In a meeting last week, the Montana Fish and Wildlife Commission voted unanimously to approve a CWD management hunt for white-tailed deer in several of southwest Montana's hunting districts.

From December 15 through February 15, unused 2020 general deer licenses will remain valid for either-sex white-tailed deer harvest, and unused 2020 003-00, 331-00 and 399-00 deer B licenses will remain valid for antlerless white-tailed deer harvest within the CWD management hunt area. Now that the general deer hunting season has ended, no additional licenses can be purchased, except the 003-00 deer B license, which will be sold until January 15, 2021.

Here is a map of the white-tailed deer CWD hunt area.

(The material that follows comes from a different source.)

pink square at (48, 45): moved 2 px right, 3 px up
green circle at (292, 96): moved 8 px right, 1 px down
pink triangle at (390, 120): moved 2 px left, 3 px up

Montana Fish, Wildlife, and Parks
Montana Fish, Wildlife, and Parks

The primary goal of the CWD management hunt is to reduce the number of white-tailed deer in these areas in order to slow the spread of CWD among white-tailed deer and to mule deer, elk, and moose. FWP also hopes to further improve understanding of CWD distribution and prevalence through continued testing of hunter-harvested deer.

Hunters play a significant role in FWP’s management efforts for CWD. By late November, FWP’s surveillance of hunter-harvested white-tailed deer in southwest Montana found prevalence levels ranging from 8.3 percent in HD 320 to as much as 50 percent in a localized portion of HD 322, where about 2,000 white-tailed deer are routinely counted in spring.